Die Zeugin hat glaubhaft und mit den schriftsätzlichen Äußerungen des Beklagten übereinstimmend ausgesagt, dass die Patientin - wie in der Praxis üblich - nach der Behandlung im Aufwachraum auf einer normalen Patientenliege gelegen habe, die zur einen Seite hin von der Wand begrenzt, zur anderen Seite hin aber frei sei und dass sie - die Zeugin - parallel zur Beobachtung der Patientin im Aufwachraum weitere in der Praxis anfallende Tätigkeiten außerhalb des Aufwachraums wahrgenommen habe. Während der Verrichtung einer solchen anderweitigen Tätigkeit kam es sodann zum Sturz der Patientin.

Den Beweis dafür, dass er die Pflichtverletzung nicht im Sinne des § 280 Abs. 1 S. 2 BGB zu vertreten hat, hat der Beklagte nicht erbracht. Die Vermutung des Vertretenmüssens gem. § 280 Abs. 1 S. 2 BGB findet vorliegend Anwendung. In Anwendung des Rechtsgedankens des § 280 Abs. 1 S. 2 BGB sowie des § 630 h Abs. 1 BGB trägt die Beweislast für Fehler- und Verschuldensfreiheit im Bereich des sogenannten voll beherrschbaren Risikos die Behandlungsseite (Geiß/Greiner, Arzthaftpflichtrecht, 7. Auflage 2014, Kapitel B, Rn. 214, m.w.N.).

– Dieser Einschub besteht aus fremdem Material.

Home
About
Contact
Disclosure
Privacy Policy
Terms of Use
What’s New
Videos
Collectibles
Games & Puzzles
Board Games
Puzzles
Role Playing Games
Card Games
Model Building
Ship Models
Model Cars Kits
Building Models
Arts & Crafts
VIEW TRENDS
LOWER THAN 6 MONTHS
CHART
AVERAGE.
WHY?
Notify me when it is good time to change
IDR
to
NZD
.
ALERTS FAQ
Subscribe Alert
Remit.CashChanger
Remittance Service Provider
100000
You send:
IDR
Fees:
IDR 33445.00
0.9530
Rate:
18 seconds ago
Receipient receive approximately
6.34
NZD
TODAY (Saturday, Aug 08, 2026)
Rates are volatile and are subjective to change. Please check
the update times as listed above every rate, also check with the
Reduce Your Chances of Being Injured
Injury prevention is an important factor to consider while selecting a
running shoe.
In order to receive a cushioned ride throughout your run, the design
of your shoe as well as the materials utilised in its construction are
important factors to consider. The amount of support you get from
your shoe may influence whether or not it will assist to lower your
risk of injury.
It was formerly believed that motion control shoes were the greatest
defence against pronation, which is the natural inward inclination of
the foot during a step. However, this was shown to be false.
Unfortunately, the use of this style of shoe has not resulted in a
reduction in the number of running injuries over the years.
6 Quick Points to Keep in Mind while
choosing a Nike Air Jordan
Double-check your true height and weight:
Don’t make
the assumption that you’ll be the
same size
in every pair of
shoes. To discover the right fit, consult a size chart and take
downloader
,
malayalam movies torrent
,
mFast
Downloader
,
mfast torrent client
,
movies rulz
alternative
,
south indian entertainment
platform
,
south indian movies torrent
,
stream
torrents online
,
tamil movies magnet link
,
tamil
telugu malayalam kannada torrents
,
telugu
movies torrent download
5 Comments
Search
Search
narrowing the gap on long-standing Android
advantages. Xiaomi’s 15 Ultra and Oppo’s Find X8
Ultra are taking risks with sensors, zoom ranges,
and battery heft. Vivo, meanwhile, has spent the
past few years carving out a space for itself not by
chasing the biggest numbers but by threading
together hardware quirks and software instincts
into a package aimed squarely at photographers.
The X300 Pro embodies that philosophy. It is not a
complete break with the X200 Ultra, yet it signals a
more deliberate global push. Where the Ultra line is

Die Sicherung einer aufgrund der Sedierung noch nicht wieder voll selbst steuerungsfähigen Patientin durch Überwachung oder Abgrenzung der zu einer Seite offenen Liege fällt in den Bereich des sog. voll beherrschbaren Risikos. Die Verletzung der Patientin rührt gerade aus einem Risiko her, das dem Herrschafts- und Organisationsbereich des Beklagten als Behandelnder zuzuordnen ist und das dieser insofern voll beherrschen kann, als er es nach Erkennen des Risikos mit Sicherheit ausschließen kann (vgl. Definition in Palandt/Weidenkaff, BGB, 74. Auflage 2015, § 630 h Rn. 3), beispielsweise durch ständige Überwachung seitens eines Praxismitarbeiters oder durch Verwendung einer zu allen Seiten abgegrenzten Liege statt einer üblichen offenen Patientenliege.

Anmerkung:

Fälle, in denen der Arzt oder die Pflege ein voll beherrschbares Risiko vor sich haben, sind selten. Darunter fallen z.B. auch die Fälle, in denen Pflegeheimbewohner bei einer konkreten Pflegerischen Maßnahme wie dem Übergang vom Stuhl ins Bett stürzen. Liegt ein voll beherrschbares Risiko vor, muss ausnahmsweise der Arzt bzw. Pfleger beweisen, dass er nicht Schuld ist an dem Schaden des Patienten.

Im vorliegenden Fall kommen Probleme zum Tragen, die sich bei niedergelassenen Ärzten häufiger finden als in Kliniken. Da bei niedergelassenen Ärzten oft weniger Operationen bzw. Behandlungen mit Narkose oder Sedierung durchgeführt werden als in der Klinik, sind die Abläufe nicht wie in der Klinik standardisiert. So kann es leichter zu Organisationsmängeln kommen.